Artigo:
┄┄┄┄┄┄┄┄┄┄

Nos últimos dias de maio e primeira semana de junho de 2008, Israel encenou um impressionante exercício militar, fartamente noticiado, sobre Creta, do qual participou a Força Aérea da Grécia.

Mais de 100 jatos F-16 e F-15 isralenses de combate, além de helicópteros de resgate israelenses e aviões de reabastecimento em voo, lá estavam, ativos num número impressionante de ataques fingidos.

O que se dizia é que os aviões israelenses jamais pousaram e foram continuadamente reabastecidos em voo, a partir de plataformas embarcadas de reabastecimento.

O plano de Israel era demonstrar que uma distância de 1.400 km poderia ser superada, com a força aérea israelense em perfeito estado, sem pousos para reabastecimento, e efetiva. 1.400 km é precisamente a distância que separa Israel e a usina de enriquecimento de urânio Natanz.

No início de 2011, o Jerusalem Post noticiou que Israel recebeu um 707 para ser convertido em avião-tanque para reabastecer seus bombardeiros F15-I de volta do Irã. Quantos outros aviões tanques Israel possui é “informação classificada”, mas há quem fale de 7 ou 8 Boeings 707 convertidos.

Boeig-707 convertido em avião-tanque para reabastecimento aéreo
O artigo do Jerusalem Post prossegue:

A Força Aérea de Israel ampliou sua frota de aviões tanques nos anos recentes e agora planeja esperar que a Força Aérea dos EUA decida sobre o próximo modelo de avião tanque, antes de comprar outras aeronaves.

Se se lê nas entrelinhas, parece que os EUA não estão especialmente interessados em entregar aviões tanques e aumentar a capacidade israelense para ataques aéreos unilaterais contra o Irã.

Segundo Karl Vick, da revista Time, Israel não tem capacidade para reabastecer aviões em voo e, no que interessa, tampouco tem capacidade de artilharia, para manter ataque sustentado contra o Irã por semanas:

Karl Vick
Ponto no qual todos concordam, porém é que, por mais formidável que seja a Força Aérea de Israel, ela simplesmente não tem a capacidade mínima necessária para manter o tipo de bombardeio sustentado, por várias semanas, necessário para derrubar o programa nuclear iraniano, consideradas as pausas para avaliação de danos, antes de novas ondas de bombardeio. Sem plataformas avançadas, como porta-aviões, a armada aérea israelense tem de depender do reabastecimento em voo para alcançar alvos que estão a mais de 1.200 km de distância. E quem leia as ordens-de-batalha de Israel vê que não contam com mais de meia dúzia de aviões desse tipo.

┄┄┄┄┄┄┄┄┄┄

Ações a realizar:
a – De acordo com o artigo sobre o reabastecimento em voo da força aérea israelense, qual é a distância entre Israel e a usina de enriquecimento de urânio Natanz?
b – Dê continuidade ao artigo sobre o reabastecimento em voo da força aérea israelense, começando logo após a última frase apresentada.

Registros:
┄┄┄┄┄┄┄┄┄┄

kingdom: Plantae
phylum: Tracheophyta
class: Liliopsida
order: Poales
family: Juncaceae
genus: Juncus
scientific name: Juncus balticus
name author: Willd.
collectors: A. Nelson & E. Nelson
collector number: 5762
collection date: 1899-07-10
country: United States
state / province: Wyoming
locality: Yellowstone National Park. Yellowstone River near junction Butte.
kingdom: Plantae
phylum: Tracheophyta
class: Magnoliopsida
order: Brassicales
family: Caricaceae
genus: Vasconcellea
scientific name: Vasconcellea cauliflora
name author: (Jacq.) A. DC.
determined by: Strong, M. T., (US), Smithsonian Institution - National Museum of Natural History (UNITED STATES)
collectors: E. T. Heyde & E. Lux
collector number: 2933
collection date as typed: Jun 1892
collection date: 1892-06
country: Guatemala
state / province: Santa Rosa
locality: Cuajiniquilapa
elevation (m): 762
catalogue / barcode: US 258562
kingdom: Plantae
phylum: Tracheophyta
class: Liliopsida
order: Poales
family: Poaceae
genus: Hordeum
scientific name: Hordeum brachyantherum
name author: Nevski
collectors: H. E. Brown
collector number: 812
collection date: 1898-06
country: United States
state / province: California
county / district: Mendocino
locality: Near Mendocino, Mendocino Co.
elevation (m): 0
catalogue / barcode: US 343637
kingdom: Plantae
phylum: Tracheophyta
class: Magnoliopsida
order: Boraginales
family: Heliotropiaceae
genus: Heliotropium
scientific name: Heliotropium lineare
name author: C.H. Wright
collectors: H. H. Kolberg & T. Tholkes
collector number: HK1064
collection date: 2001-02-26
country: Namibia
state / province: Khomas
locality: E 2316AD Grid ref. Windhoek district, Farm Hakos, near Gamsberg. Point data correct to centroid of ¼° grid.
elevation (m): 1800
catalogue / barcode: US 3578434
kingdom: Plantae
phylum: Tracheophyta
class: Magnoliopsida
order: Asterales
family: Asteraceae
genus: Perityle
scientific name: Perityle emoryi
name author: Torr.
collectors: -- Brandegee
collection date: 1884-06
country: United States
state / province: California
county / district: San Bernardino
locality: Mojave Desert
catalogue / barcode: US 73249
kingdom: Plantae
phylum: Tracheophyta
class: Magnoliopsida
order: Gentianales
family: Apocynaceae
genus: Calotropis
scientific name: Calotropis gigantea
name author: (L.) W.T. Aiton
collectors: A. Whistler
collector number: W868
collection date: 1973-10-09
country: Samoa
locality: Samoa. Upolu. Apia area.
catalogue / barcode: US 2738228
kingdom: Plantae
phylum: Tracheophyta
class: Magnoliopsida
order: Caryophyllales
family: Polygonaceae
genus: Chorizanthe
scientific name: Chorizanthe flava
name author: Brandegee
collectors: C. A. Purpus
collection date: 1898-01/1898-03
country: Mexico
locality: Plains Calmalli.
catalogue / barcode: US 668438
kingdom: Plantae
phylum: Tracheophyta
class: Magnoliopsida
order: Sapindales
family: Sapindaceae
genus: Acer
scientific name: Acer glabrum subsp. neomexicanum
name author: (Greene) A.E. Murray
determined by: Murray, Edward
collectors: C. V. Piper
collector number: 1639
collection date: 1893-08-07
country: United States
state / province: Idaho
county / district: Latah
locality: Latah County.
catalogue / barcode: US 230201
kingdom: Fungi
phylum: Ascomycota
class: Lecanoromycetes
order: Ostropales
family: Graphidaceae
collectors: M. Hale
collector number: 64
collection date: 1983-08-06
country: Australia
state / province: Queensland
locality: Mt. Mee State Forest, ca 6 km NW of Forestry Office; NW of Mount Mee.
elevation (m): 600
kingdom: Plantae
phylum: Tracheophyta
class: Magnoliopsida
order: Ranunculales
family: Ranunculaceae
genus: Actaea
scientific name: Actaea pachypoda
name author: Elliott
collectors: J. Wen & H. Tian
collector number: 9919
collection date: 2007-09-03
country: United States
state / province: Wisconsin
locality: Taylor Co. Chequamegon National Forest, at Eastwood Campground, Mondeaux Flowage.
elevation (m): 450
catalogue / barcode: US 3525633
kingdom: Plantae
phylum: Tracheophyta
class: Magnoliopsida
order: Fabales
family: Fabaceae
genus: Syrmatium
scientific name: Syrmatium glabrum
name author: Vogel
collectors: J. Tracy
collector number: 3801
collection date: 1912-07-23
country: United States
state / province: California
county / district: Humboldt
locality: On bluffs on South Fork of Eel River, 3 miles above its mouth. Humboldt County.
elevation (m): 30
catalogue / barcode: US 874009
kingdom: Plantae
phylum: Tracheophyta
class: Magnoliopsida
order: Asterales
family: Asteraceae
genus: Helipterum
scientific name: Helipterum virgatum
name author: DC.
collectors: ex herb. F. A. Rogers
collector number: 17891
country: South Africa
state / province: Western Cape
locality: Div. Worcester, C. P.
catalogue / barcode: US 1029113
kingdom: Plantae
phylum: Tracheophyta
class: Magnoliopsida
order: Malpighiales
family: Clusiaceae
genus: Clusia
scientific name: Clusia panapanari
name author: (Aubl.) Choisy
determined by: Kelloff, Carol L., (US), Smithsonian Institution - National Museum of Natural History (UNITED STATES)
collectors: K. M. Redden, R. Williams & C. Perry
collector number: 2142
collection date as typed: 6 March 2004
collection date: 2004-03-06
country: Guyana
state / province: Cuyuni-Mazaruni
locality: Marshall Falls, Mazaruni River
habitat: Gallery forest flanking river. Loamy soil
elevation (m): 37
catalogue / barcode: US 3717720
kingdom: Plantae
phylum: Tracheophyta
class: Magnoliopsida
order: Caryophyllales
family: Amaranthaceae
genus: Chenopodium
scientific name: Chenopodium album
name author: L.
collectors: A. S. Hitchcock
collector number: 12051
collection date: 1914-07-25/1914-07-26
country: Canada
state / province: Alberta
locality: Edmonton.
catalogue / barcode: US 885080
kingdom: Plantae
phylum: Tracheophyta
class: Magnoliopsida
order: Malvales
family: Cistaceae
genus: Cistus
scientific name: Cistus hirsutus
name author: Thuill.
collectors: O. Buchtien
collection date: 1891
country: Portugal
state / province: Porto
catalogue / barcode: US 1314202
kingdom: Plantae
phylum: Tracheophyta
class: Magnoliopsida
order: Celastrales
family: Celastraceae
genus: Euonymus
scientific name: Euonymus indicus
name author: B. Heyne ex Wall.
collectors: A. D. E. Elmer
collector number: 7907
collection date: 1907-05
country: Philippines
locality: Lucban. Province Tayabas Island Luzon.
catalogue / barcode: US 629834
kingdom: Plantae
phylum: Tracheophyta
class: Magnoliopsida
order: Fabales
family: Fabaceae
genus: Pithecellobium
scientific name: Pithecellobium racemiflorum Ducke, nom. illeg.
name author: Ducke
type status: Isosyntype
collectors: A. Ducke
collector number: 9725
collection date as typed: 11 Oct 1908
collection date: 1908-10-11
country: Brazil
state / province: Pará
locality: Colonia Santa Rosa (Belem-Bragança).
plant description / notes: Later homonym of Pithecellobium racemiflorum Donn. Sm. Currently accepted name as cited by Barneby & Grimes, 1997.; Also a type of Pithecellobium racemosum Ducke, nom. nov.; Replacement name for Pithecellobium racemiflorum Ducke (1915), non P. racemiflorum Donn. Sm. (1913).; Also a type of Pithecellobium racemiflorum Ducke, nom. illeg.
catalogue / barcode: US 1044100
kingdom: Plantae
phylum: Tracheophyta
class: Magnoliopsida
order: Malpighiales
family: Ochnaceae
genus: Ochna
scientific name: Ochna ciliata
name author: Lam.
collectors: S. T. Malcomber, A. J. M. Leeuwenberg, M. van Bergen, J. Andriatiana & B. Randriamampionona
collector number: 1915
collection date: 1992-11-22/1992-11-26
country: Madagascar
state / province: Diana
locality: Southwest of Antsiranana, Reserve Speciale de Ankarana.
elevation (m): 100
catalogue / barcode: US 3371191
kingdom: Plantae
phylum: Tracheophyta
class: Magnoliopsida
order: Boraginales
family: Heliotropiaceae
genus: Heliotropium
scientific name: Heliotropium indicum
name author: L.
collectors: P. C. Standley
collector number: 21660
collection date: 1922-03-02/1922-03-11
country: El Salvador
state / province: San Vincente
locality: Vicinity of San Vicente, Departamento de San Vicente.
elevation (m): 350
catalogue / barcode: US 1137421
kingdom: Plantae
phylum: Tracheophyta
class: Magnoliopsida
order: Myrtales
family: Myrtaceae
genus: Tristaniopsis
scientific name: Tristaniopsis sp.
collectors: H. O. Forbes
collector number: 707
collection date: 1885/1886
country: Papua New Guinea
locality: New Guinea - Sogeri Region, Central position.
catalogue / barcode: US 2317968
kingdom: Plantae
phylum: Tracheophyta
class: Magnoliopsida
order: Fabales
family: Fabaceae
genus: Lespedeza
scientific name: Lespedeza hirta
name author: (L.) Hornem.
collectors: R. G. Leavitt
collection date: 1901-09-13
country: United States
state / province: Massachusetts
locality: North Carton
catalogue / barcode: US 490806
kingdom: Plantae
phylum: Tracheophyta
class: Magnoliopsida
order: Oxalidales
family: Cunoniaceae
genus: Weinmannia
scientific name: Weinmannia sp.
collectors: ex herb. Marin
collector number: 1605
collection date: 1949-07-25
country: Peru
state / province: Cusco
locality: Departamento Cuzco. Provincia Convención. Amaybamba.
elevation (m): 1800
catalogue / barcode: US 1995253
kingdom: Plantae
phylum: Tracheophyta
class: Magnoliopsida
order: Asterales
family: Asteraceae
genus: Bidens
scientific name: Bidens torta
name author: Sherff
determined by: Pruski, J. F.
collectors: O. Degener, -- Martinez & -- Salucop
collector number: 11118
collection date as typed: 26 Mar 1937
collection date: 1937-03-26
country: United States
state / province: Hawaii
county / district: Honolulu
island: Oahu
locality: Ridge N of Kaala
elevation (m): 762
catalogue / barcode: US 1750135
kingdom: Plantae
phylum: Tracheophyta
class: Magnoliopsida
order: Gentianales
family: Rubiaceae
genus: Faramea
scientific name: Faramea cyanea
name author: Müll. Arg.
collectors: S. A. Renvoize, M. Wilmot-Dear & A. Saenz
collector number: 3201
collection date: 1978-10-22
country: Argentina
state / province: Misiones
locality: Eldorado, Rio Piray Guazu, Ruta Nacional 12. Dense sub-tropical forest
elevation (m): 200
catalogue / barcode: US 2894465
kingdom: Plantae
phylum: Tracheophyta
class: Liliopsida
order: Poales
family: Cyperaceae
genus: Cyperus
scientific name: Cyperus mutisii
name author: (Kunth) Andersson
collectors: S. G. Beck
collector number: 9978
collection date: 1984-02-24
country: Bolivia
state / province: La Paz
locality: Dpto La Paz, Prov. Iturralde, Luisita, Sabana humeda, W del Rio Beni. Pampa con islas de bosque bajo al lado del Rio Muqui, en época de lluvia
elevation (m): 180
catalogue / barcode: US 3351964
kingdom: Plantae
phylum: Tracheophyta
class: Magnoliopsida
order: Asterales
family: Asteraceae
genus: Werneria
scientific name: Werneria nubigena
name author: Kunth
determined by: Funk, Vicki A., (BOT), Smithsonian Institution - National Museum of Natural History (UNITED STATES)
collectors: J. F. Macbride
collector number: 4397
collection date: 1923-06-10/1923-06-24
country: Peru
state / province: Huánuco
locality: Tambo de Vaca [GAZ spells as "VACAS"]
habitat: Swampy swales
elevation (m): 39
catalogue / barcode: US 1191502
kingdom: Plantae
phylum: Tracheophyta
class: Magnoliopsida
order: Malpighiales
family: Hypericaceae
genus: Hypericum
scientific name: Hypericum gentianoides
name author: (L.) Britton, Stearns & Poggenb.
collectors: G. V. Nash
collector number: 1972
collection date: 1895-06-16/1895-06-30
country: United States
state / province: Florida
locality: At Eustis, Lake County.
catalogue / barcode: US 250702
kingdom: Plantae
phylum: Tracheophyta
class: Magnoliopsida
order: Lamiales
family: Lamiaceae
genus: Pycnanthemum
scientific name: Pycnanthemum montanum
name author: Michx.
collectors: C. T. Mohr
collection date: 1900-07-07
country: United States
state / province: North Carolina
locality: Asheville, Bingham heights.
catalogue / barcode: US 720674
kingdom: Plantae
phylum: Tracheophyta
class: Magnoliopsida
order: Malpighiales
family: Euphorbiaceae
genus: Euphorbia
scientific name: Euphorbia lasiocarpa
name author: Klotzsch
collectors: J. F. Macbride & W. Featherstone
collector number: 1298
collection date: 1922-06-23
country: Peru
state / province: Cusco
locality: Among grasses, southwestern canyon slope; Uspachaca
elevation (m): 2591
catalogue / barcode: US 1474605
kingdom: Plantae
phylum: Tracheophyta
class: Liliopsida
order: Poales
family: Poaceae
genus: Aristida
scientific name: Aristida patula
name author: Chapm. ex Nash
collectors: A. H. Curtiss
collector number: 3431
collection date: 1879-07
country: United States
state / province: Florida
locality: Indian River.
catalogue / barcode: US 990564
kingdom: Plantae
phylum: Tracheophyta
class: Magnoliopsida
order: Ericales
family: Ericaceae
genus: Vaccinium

┄┄┄┄┄┄┄┄┄┄

Respostas do exercício:
a – 1.400 km.

b –
Outra dificuldade observada pelos analistas é o inventário das bombas penetra-bunkers, do tipo capaz de penetrar nas paredes de concreto ou de rocha que protegem as centrífugas instaladas em Natanz e agora também em Fordow, perto de Qom. Israel tem várias bombas GBU-28s, que talvez penetrem as paredes de Natanz. Mas só a Força Aérea dos EUA tem o detonador-penetrador “Massive Ordnance Penetrator” de 13,607 toneladas que poderia levar as bombas até Fordow, a instalação nuclear escavada na rocha, onde, dizem alguns críticos, o Irã estaria enriquecendo urânio a níveis de utilização militar.

Assim sendo, por que tantos insistem em repetir e discutir as ameaças israelenses de ataques ao Irã?

Tenho frequentemente comentado que o principal objetivo das ameaças de atacar o Irã é agitar as correntes do fantasma, tentando dificultar o mais possível qualquer possível aproximação entre os EUA e o Irã. (...)

Quanto à insistência dos israelenses de que atacarão o Irã se não sossegarmos nossos fachos, ofereço aqui uma análise que me pareceu interessante e persuasiva.

Ali se argumenta que a Força Aérea de Israel simplesmente não tem os cavalos necessários para transportar o armamento necessário para um ataque terminal contra as reforçadas, resistentes e dispersas instalações iranianas, em missão de milhares de quilômetros – e, lembrem-se: quanto mais combustível é carregado, menos armas – a menos que os EUA ou ajudem no reabastecimento dos aviões israelenses, ou permitam que os aviões de ataque decolem de bases dos EUA no Iraque. E, provavelmente, sequer nesse caso. 

Vista em planta do Complexo Nuclear de Natanz, Irã (foto de 2002)
(clique na imagem para visualizar)
Em resumo, temos que:

Teoricamente, os israelenses poderiam dar conta da missão, mas sob altíssimo risco de fracassarem. Se decidirem atacar Natanz, terão de provocar vastos danos no primeiro ataque – e provavelmente não conseguirão montar ataques subsequentes contra as outras instalações.

Feitas todas as análises, só há um exército capaz de empreender e manter operações aéreas em amplas áreas e sustentadas, indispensáveis para eliminar o programa de armas nucleares do Irã: os EUA.

Os israelenses poderiam começar alguma coisa – mas caberia ao Tio Sam terminar o serviço.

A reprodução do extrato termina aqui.